Just a little while ago I started watching “This is Us.” I am starting from the beginning because I am behind. I never thought I would identify so much with Kate but I do. I realized that every aspect of my life since I was 10 years old has been about my weight and how it’s going to affect my next move in life… whatever that move might be.
Will I be able to fit in the airplane seat? Is that person laughing in general or are they laughing at me? Will I be able to find a prom dress, and even if I do, what difference does it make because no one is asking me to go anyway. And no one did …
If I do ____ will people make fun of me? Insert whatever I might have been planning on doing. Most of the time I didn’t (and don’t) have to worry about it because I just stayed home so I didn’t have to worry or be ashamed of myself. I am ashamed of myself. Sometimes I think I am my own comedy or disaster, both are funny to the outside world. Both make me cry.
Does it even matter how old you get? Will you always feel like the world is looking at your differently or like you are a running fat joke? I don’t think it matters. If you are fat, you are different, and different people will always be made fun of, or they will be looked at as outsiders.
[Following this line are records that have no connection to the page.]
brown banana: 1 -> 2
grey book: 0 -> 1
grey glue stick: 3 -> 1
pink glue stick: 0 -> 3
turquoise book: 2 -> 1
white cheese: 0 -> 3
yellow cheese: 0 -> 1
I think I am in such a dark place right now. I binged all weekend long. After having a great few days I let it all go to hell because one mistake made me lose control. I realized that I counted one lunch incorrectly and let it spin into two days of eating and hell.
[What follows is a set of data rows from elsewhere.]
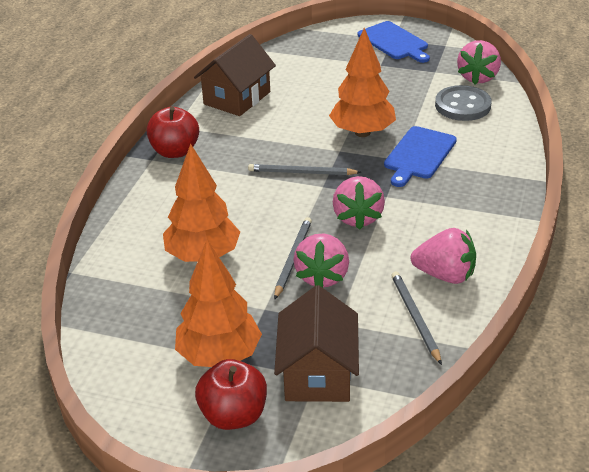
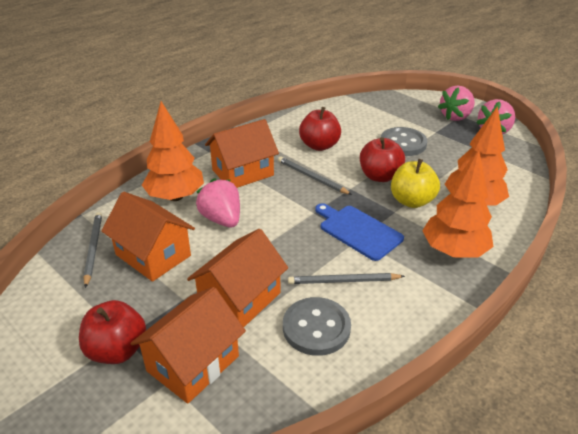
blue cutting board: 2 -> 1
brown house: 2 -> 0
grey button: 1 -> 2
orange house: 0 -> 4
pink strawberry: 4 -> 3
red apple: 2 -> 3
yellow apple: 0 -> 1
I don’t think I will ever learn what is OK and what is not. What will make me binge and what will keep me on track? No matter what I always choose the wrong direction. You would think I had no will power at all. Maybe I don’t?
I am so thankful that tomorrow starts a new day and I get another chance. It might be chance one million but it’s still another chance. I am sad I am hurting and my period should be starting soon much is only complicating things I suppose.
I hope and pray this will be a better week coming up. I am down 11.8 pounds for the month of March which is huge considering I was since for a chunk of it. Time will tell if this time is the last time, but here I am anyway working my weight down.